Neil has never been intimidated in his life but what's refreshing this spring is that neither are his teammates.

The Penguins, led by Roberts, have played the body hard in this series but the Senators have punched back.

"We haven't backed down," said Ottawa centre Mike Fisher. "I think we're definitely more resilient. We've been rising to the challenge and competitiveness of the playoffs. It has been a really physical series and different guys are stepping up.

"(Mike) Comrie is playing physical, every guy is chipping in with hits - and that's what you need, team toughness," added Fisher. "I think that's what we've shown more now than we ever have."

The Senators have long had the talent, their 10th straight trip to the post-season the proof of that, but people have questioned their toughness and their heart.

"We have a totally different team in here from years past," said Neil. "I think we only have four of five guys that have been here through all those Toronto series. I think we matured as a team. We brought in some new guys, some new blood.

"You look at a guy like Joe Corvo, he's been unbelievable and he's never even played in a playoff series before. . . . Tom Preissing, Mike Comrie, guys playing great and stepping up."

The diminutive Comrie, all 5-10 and 185 pounds of him, fought Colby Armstrong in Game 2 after the 6-2, 188-pound Penguins winger violently crashed into Senators goalie Ray Emery earlier in the game.

Ottawa captain Daniel Alfredsson sent Roberts flying with a big hit in Game 3 while fourth-line winger Christoph Schubert has hit every Penguin in sight.

"We've done a fair amount of contacting ourselves and I like that," said Senators head coach Bryan Murray. "You respect people that compete real hard. We have played well."

Heading into Thursday night's Game 5, the Senators held a 3-1 lead in the series.

Emery likes what he's seen. His team has responded in a physical series.

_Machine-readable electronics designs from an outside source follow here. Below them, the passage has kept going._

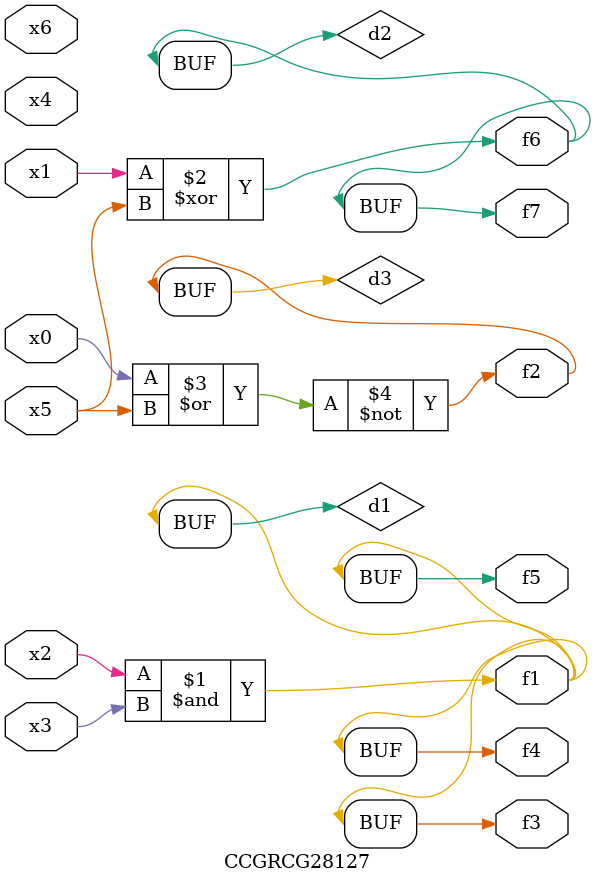
<source format=v>
module CCGRCG28127(
	input x0, x1, x2, x3, x4, x5, x6,
	output f1, f2, f3, f4, f5, f6, f7
);

	wire d1, d2, d3;

	and (d1, x2, x3);
	xor (d2, x1, x5);
	nor (d3, x0, x5);
	assign f1 = d1;
	assign f2 = d3;
	assign f3 = d1;
	assign f4 = d1;
	assign f5 = d1;
	assign f6 = d2;
	assign f7 = d2;
endmodule

</source>
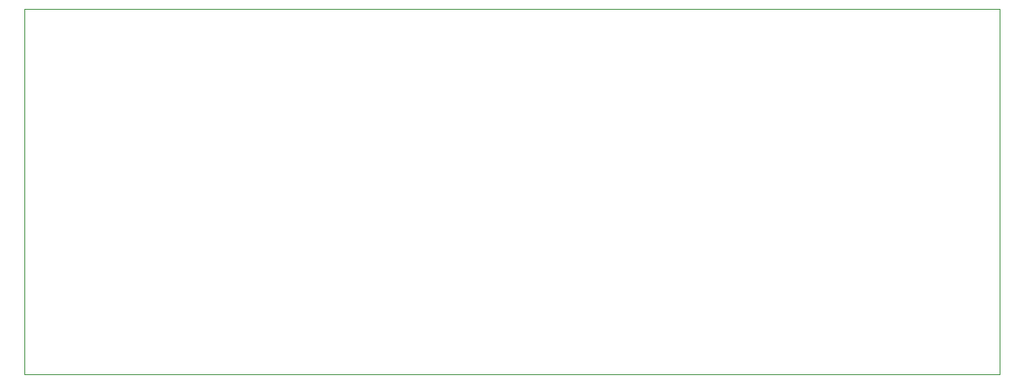
<source format=gbr>
%TF.GenerationSoftware,KiCad,Pcbnew,5.1.5+dfsg1-2build2*%
%TF.CreationDate,2021-08-20T15:01:26+02:00*%
%TF.ProjectId,power-supply,706f7765-722d-4737-9570-706c792e6b69,1.2*%
%TF.SameCoordinates,PX4d83c00PY6a95280*%
%TF.FileFunction,Profile,NP*%
%FSLAX46Y46*%
G04 Gerber Fmt 4.6, Leading zero omitted, Abs format (unit mm)*
G04 Created by KiCad (PCBNEW 5.1.5+dfsg1-2build2) date 2021-08-20 15:01:26*
%MOMM*%
%LPD*%
G04 APERTURE LIST*
%TA.AperFunction,Profile*%
%ADD10C,0.050000*%
%TD*%
G04 APERTURE END LIST*
D10*
X0Y38100000D02*
X0Y0D01*
X101600000Y38100000D02*
X0Y38100000D01*
X101600000Y0D02*
X101600000Y38100000D01*
X0Y0D02*
X101600000Y0D01*
M02*

</source>
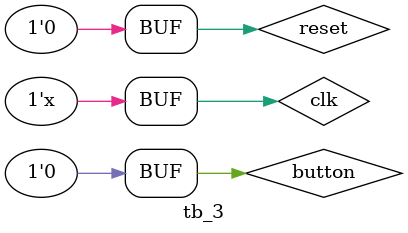
<source format=v>
`timescale 1ns / 1ps

module tb_3();

reg clk;
reg reset;
reg button;
wire [7:0] o_number;

state state1(
    .clk    (clk),
    .reset  (reset),
    .button (button),
    .o_number(o_number)
    );
    
initial begin
        clk <= 0;
        button <= 0;
        reset <= 1;
        #100 reset <= 0;
        #1000 button <= 1;
        #1001 button <= 0;
end 

//100M
always #5 begin
    clk = ~clk;
end
  
endmodule

</source>
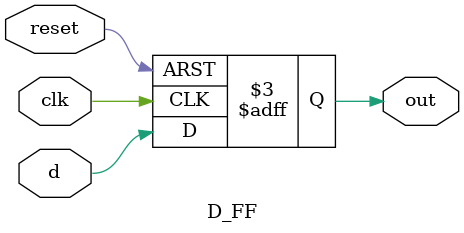
<source format=v>
module D_FF(d,clk,reset,out);
input d,clk,reset;  
output out;
reg out;

always @(posedge clk or negedge reset) begin
if(reset == 1'b0) begin
	out = 1'b0;
	end
	else begin
	out = d;
	end
end
endmodule
</source>
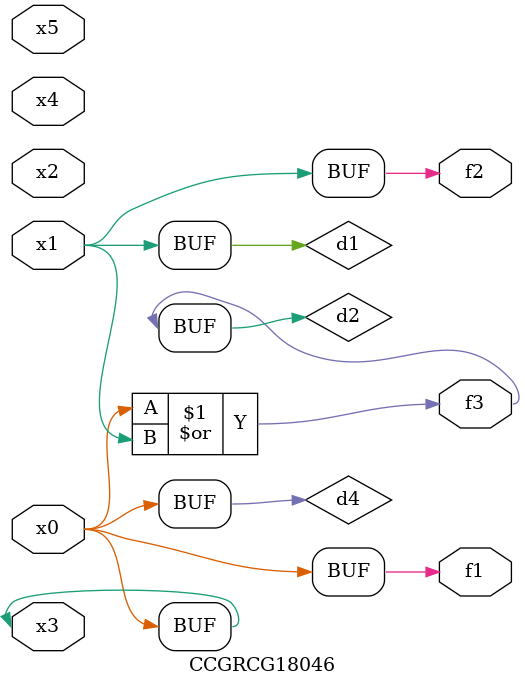
<source format=v>
module CCGRCG18046(
	input x0, x1, x2, x3, x4, x5,
	output f1, f2, f3
);

	wire d1, d2, d3, d4;

	and (d1, x1);
	or (d2, x0, x1);
	nand (d3, x0, x5);
	buf (d4, x0, x3);
	assign f1 = d4;
	assign f2 = d1;
	assign f3 = d2;
endmodule

</source>
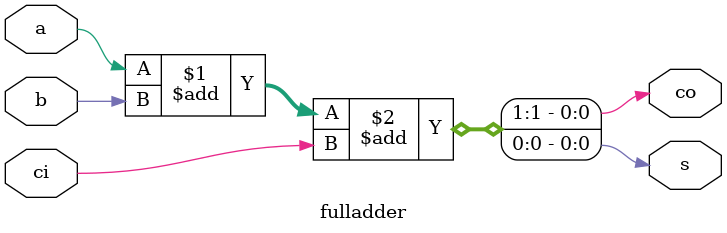
<source format=v>

module Part1(SW, LEDR, LEDG);
	input [8:0] SW;
	output [8:0] LEDR;
	output [4:0] LEDG;
	
	wire [2:0]c;

	/* Your code goes here */
	assign LEDR[0] = SW[0];
	assign LEDR[1] = SW[1];
	assign LEDR[2] = SW[2];
	assign LEDR[3] = SW[3];
	assign LEDR[4] = SW[4];
	assign LEDR[5] = SW[5];
	assign LEDR[6] = SW[6];
	assign LEDR[7] = SW[7];
	assign LEDR[8] = SW[8];
	fulladder f0(SW[4],SW[0],SW[8],LEDG[0],c[0]);
	fulladder f1(SW[5],SW[1],c[0],LEDG[1],c[1]);
	fulladder f2(SW[6],SW[2],c[1],LEDG[2],c[2]);
	fulladder f3(SW[7],SW[3],c[2],LEDG[3],LEDG[4]);

	endmodule

module fulladder(a,b,ci,s,co);
input a;
input b;
input ci;
output s;
output co;

assign {co , s} = a+b+ci;


endmodule
	
</source>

"We were watching games from the other series and noticed that there weren't any hits in some of those games," said Emery. "Our games, it seems like guys are flying all over the place and banging and crashing - on both sides. . . .

"That's a testament to how much these guys want to win and what they're willing to sacrifice to help the team."

No. 1 centre Jason Spezza said his team has had to fight for every inch of ice in this series.

"We're playing a pretty physical series. It's not an easy series out there," said Spezza, who has been hit hard by the Penguins. "But we haven't panicked and we're playing for each other."

Alfredsson, who has been here for every single playoff game over the last decade, says the difference this season is that his team is not bent in trying to show people how tough they are.

They're just doing what's needed.

"Maybe in the past people thought we weren't tough enough so we had to go out and show everyone we were tough," said Alfredsson. "I don't think we feel that way now, we feel that if we have a chance to finish checks we will and we have a lot of guys that do that really well."